Calls for graduated driver licensing (GDL) have grown louder and louder over the past decade. To help make young drivers safer on our roads, GDL places certain restrictions on what a newly qualified motorist can and can’t do when they’re out driving.
While the last government started investigating the possibility of GDL back in 2019, plans were shelved the following year due in part to concerns about how restrictions might harm the careers of young people.
New rules
Fast forward today and another call has gone out to reconsider the concept now there is a new government in place. This time the call is coming from the AA that has put forward fresh proposals for how the system could work. It recommends:
G plates
The AA wants to new drivers to display a ‘G’ plate – meaning ‘Graduate Driver’ – on their car for the first six months after passing the practical driving test.
No passengers
During this period, the driver would also not be allowed to carry peer-age passengers – however, carrying parents or carers would be acceptable.
Safety belts
The AA believes that, if a young motorist is caught driving without a safety belt, they should receive six points on their licence. This, in effect, would mean an instant driving ban.

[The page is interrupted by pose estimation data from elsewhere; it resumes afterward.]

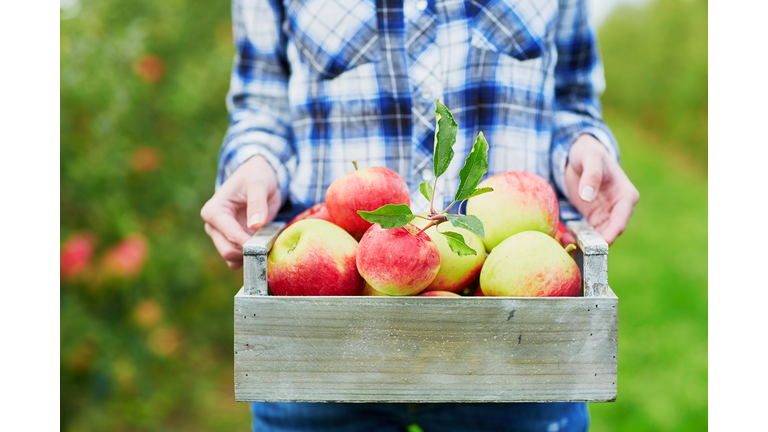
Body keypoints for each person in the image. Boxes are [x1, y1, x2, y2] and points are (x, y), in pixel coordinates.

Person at [201, 0, 639, 430]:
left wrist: (582, 144)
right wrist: (255, 160)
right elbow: (261, 104)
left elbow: (573, 97)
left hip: (512, 346)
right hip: (322, 338)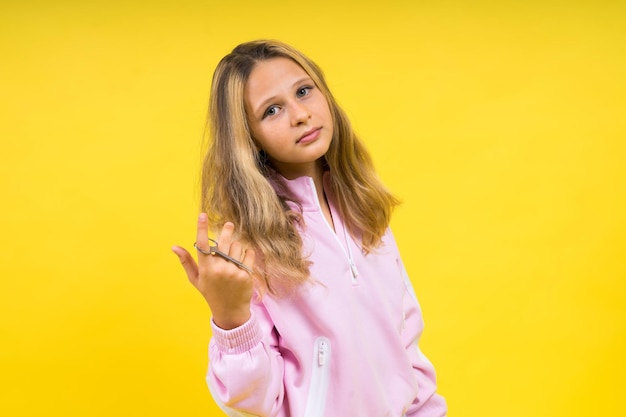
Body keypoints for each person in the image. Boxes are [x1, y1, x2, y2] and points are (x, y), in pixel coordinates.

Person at [172, 40, 447, 417]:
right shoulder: (251, 247)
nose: (300, 114)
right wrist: (231, 318)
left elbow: (407, 350)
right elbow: (252, 405)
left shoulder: (365, 213)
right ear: (249, 139)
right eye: (272, 110)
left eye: (304, 91)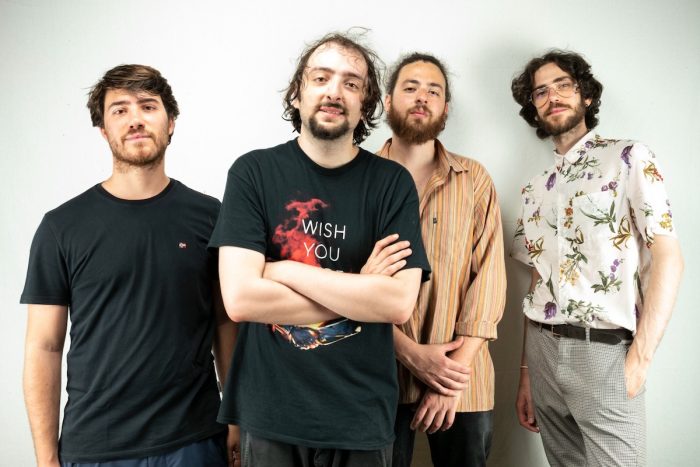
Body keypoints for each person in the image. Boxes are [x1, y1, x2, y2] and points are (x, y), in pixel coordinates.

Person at [208, 33, 431, 467]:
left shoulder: (391, 184)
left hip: (360, 416)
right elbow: (241, 299)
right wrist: (360, 289)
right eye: (321, 78)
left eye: (351, 83)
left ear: (366, 103)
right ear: (297, 93)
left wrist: (282, 270)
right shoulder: (253, 172)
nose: (334, 91)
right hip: (270, 412)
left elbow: (396, 303)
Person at [21, 64, 237, 467]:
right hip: (97, 446)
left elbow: (226, 324)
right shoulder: (61, 227)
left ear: (171, 123)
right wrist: (46, 457)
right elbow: (44, 347)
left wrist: (236, 419)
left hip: (194, 439)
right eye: (119, 110)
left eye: (148, 106)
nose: (135, 119)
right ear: (104, 131)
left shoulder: (211, 216)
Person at [510, 50, 684, 466]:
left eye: (563, 85)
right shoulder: (534, 188)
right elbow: (538, 280)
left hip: (605, 351)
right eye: (540, 92)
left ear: (586, 95)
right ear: (533, 108)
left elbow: (668, 257)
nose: (552, 96)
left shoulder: (628, 158)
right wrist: (527, 373)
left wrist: (640, 358)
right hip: (542, 350)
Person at [376, 53, 506, 467]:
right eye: (410, 87)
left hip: (462, 382)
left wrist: (449, 378)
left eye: (434, 91)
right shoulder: (358, 179)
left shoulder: (474, 179)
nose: (422, 97)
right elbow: (342, 284)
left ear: (446, 107)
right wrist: (409, 353)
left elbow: (489, 281)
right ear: (387, 101)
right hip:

Remember, the current law states that if you accrue six points on your licence in the first two years after passing your test, you have to re-sit your theory and practical driving tests.
Why now?
Research shows that similar schemes in countries such as Canada and Sweden reduce deaths and serious injuries in crashes involving young drivers by up to 40%.
That’s a significant reduction – and one that the AA’s Jakob Pfaudler believes we can no longer ignore. His organisation estimates GDL would save a minimum of 58 lives and stop 934 people being seriously injured in crashes each and every year.
Pfaudler told the Guardian newspaper that, “we are calling on the transport secretary to make simple, pragmatic changes to the licensing process so young people are better protected in their first few months of independent driving.”
He also believes there will be another practical benefit as well: “Not only [are such deaths] a tragic waste of life, but [they] contribute to the burden of high insurance premiums for young drivers. These premiums should fall when there is evidence of a reduction of young drivers and passengers killed and seriously injured.”
From the heart
Founder of the Forget-me-not Families Uniting group, Sharron Huddleston is equally adamant about the need for GDL. As a mother who lost loved ones in a crash, she believes the change cannot come soon enough: “How many more young people need to die before action is taken?"
“Our message is simple – listen to us, listen to the experts, listen to the AA, and learn from other countries, who have seen a huge reduction in young driver and passenger deaths after introducing graduated driving licensing for young novice drivers.
“My daughter, Caitlin, would be alive today if action had been taken when the concept of graduated licences was floated years ago.”